De retour à la maison, nous avons installé notre sapin — grand et imposant comme il l'avait souhaité, mais orné de petites touches élégantes, comme je l'imaginais. Thomas alluma sa fameuse bougie à la cannelle, et je l'observais tandis qu'il ajustait une guirlande. La douce odeur envahissait la pièce, créant une atmosphère chaleureuse, presque apaisante.

Je m'approchai de lui, glissant mes bras autour de sa taille. Il se retourna, surpris, et m'enlaça doucement.

— Merci, murmurai-je. Merci d'avoir fait cet effort.

Il m'embrassa tendrement sur le front, et dans ce baiser, je sentis toute la tendresse qu'il avait pour moi, malgré nos désaccords.

— Tout ce que je veux, Evelyn, c'est que cette maison soit la nôtre. Pas seulement la mienne ou la tienne, mais la nôtre, répondit-il doucement.

En regardant notre sapin, illuminé de mille petites lueurs, je compris que c'était exactement ce que nous étions en train de faire.

Le lendemain matin, l'air frais de décembre s'infiltre par les fenêtres mal isolées de notre demeure victorienne. Tandis que je remontais les lourdes tentures pour laisser entrer la lumière, je me surpris à contempler les draperies riches et ornées que Thomas avait fait installer la veille, en dépit de nos discussions. Chaque angle de la pièce semblait chargé d'un faste que je trouvais presque oppressant. La broderie dorée, les motifs baroques, les candélabres en cuivre... tout me rappelait à quel point Thomas et moi avions des conceptions opposées de ce que devait être un foyer.

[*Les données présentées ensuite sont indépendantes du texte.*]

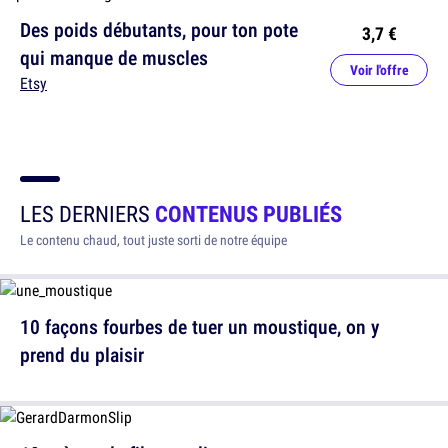
Des poids débutants, pour ton pote
3,7 €
qui manque de muscles
Voir l'offre
Etsy
LES DERNIERS
CONTENUS PUBLIÉS
Le contenu chaud, tout juste sorti de notre équipe
10 façons fourbes de tuer un moustique, on y
prend du plaisir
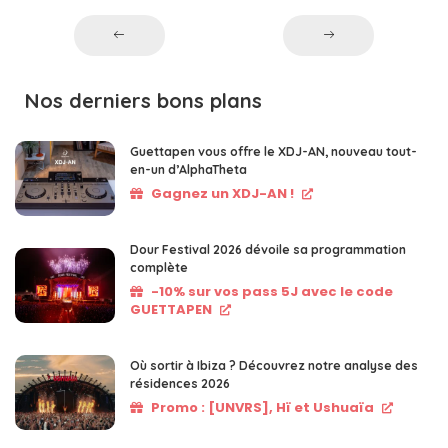
Nos derniers bons plans
Guettapen vous offre le XDJ-AN, nouveau tout-
en-un d’AlphaTheta
Gagnez un XDJ-AN !
Dour Festival 2026 dévoile sa programmation
complète
-10% sur vos pass 5J avec le code
GUETTAPEN
Où sortir à Ibiza ? Découvrez notre analyse des
résidences 2026
Promo : [UNVRS], Hï et Ushuaïa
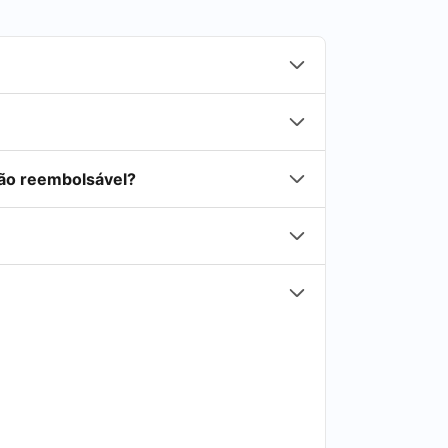
não reembolsável?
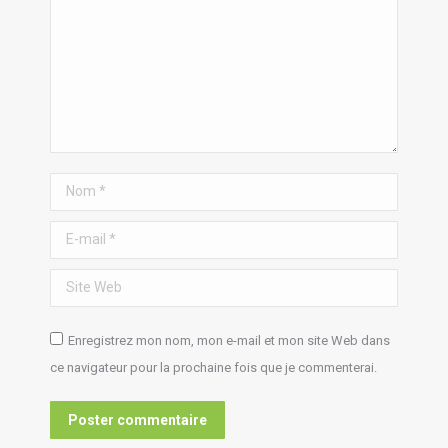
Nom *
E-mail *
Site Web
Enregistrez mon nom, mon e-mail et mon site Web dans
ce navigateur pour la prochaine fois que je commenterai.
Poster commentaire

Alors que j'ajoutais une énième fois une étagère, Thomas fit son entrée dans le salon. Son regard acéré s'attarda immédiatement sur l'endroit où j'avais placé quelques vases en porcelaine bleue, d'une simplicité délibérée qui tranchait avec le reste de la pièce.

— Evelyn, ces vases... J'aurais plutôt imaginé des statues plus imposantes pour habiller cette étagère, dit-il d'un ton mesuré mais critique, les mains croisées derrière son dos.

Je soupirai, résistant à l'envie de répliquer sèchement.

— Thomas, chaque recoin de cette maison n'a pas besoin de briller d'opulence. Je pense que quelques touches de simplicité peuvent... alléger l'ambiance.